◆ Problem:
Can you put only the lines from the one with "scientific name: Barbarea vulgaris" to the one with "genus: Dysbiota", both included, into a Markdown table with the columns Row and Line? Number each row and leave out any blank lines.

[Dataset entries]
★ ★ ★ ★ ★

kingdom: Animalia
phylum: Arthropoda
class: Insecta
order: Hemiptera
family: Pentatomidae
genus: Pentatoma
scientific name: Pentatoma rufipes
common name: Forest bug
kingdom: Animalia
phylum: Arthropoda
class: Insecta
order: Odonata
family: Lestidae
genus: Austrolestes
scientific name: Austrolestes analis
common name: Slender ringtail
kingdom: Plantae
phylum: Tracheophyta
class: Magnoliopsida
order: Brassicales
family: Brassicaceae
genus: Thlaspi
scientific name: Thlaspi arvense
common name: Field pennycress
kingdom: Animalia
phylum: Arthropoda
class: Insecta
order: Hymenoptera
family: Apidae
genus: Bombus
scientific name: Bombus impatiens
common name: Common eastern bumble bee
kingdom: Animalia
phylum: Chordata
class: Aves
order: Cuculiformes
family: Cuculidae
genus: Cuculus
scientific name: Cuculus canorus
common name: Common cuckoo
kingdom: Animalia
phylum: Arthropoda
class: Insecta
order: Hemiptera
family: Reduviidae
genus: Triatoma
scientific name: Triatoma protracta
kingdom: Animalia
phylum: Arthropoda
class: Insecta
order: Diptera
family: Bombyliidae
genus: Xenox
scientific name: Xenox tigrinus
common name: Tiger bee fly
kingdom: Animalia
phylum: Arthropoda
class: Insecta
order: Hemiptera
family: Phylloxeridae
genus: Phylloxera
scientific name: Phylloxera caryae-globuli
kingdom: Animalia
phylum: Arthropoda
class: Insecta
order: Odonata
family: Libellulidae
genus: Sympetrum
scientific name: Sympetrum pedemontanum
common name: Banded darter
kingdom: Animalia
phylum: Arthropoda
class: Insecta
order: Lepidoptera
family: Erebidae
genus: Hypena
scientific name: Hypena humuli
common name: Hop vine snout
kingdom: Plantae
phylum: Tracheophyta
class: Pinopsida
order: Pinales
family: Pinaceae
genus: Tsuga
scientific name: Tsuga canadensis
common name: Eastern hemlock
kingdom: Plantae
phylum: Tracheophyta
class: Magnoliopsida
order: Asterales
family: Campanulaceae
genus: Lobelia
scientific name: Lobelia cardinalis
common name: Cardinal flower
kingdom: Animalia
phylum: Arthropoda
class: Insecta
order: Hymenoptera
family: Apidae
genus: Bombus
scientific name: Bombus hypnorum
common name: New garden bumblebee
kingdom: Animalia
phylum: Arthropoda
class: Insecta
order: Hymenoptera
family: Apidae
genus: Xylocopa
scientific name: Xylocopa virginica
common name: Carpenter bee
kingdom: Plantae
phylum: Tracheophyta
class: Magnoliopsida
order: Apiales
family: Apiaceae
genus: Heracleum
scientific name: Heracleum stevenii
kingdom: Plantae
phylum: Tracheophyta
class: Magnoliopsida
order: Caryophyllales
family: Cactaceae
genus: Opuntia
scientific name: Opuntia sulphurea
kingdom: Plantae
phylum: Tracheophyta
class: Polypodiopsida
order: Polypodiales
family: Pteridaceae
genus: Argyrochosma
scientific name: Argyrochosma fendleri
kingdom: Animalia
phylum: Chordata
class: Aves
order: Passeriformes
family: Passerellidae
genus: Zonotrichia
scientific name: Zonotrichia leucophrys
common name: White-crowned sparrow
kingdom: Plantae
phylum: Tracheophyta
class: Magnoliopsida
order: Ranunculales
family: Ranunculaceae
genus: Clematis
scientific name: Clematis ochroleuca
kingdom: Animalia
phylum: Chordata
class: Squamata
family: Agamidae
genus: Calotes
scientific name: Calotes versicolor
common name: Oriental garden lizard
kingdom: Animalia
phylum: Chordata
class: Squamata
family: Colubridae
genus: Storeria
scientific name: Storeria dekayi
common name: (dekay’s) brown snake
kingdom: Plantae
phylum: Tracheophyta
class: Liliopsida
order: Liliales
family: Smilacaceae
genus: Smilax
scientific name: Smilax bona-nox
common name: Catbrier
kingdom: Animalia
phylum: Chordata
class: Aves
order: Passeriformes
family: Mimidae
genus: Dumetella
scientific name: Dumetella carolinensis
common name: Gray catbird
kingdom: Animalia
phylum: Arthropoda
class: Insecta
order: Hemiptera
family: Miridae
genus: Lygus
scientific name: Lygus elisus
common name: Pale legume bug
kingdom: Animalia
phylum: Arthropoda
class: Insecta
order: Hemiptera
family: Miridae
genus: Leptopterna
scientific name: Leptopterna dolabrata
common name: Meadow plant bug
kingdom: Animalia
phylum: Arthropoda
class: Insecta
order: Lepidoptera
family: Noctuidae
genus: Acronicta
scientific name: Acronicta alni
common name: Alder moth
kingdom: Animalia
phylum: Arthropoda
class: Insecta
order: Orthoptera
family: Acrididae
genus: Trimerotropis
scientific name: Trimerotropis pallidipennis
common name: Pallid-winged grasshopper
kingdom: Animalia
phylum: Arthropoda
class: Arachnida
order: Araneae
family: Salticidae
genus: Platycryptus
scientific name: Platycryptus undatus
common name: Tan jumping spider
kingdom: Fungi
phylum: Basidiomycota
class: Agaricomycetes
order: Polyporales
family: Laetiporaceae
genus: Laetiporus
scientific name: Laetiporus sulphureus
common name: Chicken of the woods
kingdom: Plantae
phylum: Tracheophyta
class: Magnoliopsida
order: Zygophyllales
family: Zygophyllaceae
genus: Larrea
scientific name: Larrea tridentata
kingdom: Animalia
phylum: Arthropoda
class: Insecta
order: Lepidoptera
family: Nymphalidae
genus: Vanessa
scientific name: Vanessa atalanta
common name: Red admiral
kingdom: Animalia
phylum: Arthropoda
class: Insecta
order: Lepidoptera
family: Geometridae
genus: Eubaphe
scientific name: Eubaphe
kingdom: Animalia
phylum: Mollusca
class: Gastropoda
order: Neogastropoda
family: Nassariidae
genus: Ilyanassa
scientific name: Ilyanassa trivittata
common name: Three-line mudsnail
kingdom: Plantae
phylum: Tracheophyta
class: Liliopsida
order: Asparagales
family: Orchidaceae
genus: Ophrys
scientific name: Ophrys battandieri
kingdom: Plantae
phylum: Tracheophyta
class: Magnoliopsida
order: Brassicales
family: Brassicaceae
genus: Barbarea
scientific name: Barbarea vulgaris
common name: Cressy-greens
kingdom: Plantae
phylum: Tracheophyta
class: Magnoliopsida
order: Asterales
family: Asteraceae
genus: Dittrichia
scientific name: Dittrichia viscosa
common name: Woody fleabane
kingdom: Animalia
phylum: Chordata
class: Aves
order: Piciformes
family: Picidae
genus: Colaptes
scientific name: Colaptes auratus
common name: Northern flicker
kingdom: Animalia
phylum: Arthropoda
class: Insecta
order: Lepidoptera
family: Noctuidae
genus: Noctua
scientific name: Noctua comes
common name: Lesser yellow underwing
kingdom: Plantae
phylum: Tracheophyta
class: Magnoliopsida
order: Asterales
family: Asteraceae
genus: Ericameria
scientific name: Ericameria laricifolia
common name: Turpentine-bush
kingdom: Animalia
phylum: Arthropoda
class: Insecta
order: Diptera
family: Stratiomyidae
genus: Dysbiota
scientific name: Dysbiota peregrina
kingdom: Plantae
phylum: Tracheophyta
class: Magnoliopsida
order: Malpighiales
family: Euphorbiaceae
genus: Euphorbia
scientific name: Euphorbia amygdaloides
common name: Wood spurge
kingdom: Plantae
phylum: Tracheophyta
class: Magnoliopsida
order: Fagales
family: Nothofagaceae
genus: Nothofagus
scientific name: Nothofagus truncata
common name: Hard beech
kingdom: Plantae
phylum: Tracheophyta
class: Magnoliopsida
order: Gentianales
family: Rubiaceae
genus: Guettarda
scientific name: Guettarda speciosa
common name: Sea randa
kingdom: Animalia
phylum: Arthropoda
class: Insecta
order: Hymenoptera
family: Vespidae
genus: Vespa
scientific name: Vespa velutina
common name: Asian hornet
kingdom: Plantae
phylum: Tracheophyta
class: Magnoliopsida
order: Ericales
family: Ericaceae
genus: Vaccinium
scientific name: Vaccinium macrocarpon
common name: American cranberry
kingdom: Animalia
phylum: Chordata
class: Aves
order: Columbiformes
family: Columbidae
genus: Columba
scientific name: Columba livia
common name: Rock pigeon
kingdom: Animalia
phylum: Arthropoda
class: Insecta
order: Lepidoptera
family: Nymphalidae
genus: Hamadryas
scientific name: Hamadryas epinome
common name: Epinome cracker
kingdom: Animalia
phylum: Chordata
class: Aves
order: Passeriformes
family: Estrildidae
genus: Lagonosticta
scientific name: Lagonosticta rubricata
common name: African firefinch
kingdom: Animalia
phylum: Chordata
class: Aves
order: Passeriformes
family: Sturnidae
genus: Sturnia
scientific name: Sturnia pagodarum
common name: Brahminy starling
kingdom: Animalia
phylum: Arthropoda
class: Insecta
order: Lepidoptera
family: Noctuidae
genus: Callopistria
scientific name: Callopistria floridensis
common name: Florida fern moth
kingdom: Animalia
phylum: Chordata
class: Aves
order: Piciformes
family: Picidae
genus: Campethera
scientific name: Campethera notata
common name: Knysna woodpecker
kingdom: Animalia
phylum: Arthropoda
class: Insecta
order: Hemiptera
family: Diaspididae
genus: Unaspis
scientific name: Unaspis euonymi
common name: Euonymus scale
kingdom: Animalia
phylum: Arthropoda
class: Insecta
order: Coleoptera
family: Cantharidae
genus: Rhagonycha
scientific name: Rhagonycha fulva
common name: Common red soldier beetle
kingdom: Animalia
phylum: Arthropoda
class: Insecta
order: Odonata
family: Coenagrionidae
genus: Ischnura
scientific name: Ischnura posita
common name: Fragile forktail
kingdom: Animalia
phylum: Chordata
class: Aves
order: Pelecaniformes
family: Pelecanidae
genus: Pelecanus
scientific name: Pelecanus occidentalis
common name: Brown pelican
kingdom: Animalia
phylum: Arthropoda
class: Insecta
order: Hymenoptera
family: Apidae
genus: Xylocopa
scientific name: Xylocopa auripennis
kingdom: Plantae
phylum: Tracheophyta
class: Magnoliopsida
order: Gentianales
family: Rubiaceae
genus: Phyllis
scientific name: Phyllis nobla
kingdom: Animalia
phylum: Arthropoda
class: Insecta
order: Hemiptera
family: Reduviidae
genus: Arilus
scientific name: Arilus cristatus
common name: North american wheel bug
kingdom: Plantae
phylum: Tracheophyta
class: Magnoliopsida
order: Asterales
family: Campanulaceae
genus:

★ ★ ★ ★ ★

◆ Written response:
| Row | Line |
|---|---|
| 1 | scientific name: Barbarea vulgaris |
| 2 | common name: Cressy-greens |
| 3 | kingdom: Plantae |
| 4 | phylum: Tracheophyta |
| 5 | class: Magnoliopsida |
| 6 | order: Asterales |
| 7 | family: Asteraceae |
| 8 | genus: Dittrichia |
| 9 | scientific name: Dittrichia viscosa |
| 10 | common name: Woody fleabane |
| 11 | kingdom: Animalia |
| 12 | phylum: Chordata |
| 13 | class: Aves |
| 14 | order: Piciformes |
| 15 | family: Picidae |
| 16 | genus: Colaptes |
| 17 | scientific name: Colaptes auratus |
| 18 | common name: Northern flicker |
| 19 | kingdom: Animalia |
| 20 | phylum: Arthropoda |
| 21 | class: Insecta |
| 22 | order: Lepidoptera |
| 23 | family: Noctuidae |
| 24 | genus: Noctua |
| 25 | scientific name: Noctua comes |
| 26 | common name: Lesser yellow underwing |
| 27 | kingdom: Plantae |
| 28 | phylum: Tracheophyta |
| 29 | class: Magnoliopsida |
| 30 | order: Asterales |
| 31 | family: Asteraceae |
| 32 | genus: Ericameria |
| 33 | scientific name: Ericameria laricifolia |
| 34 | common name: Turpentine-bush |
| 35 | kingdom: Animalia |
| 36 | phylum: Arthropoda |
| 37 | class: Insecta |
| 38 | order: Diptera |
| 39 | family: Stratiomyidae |
| 40 | genus: Dysbiota |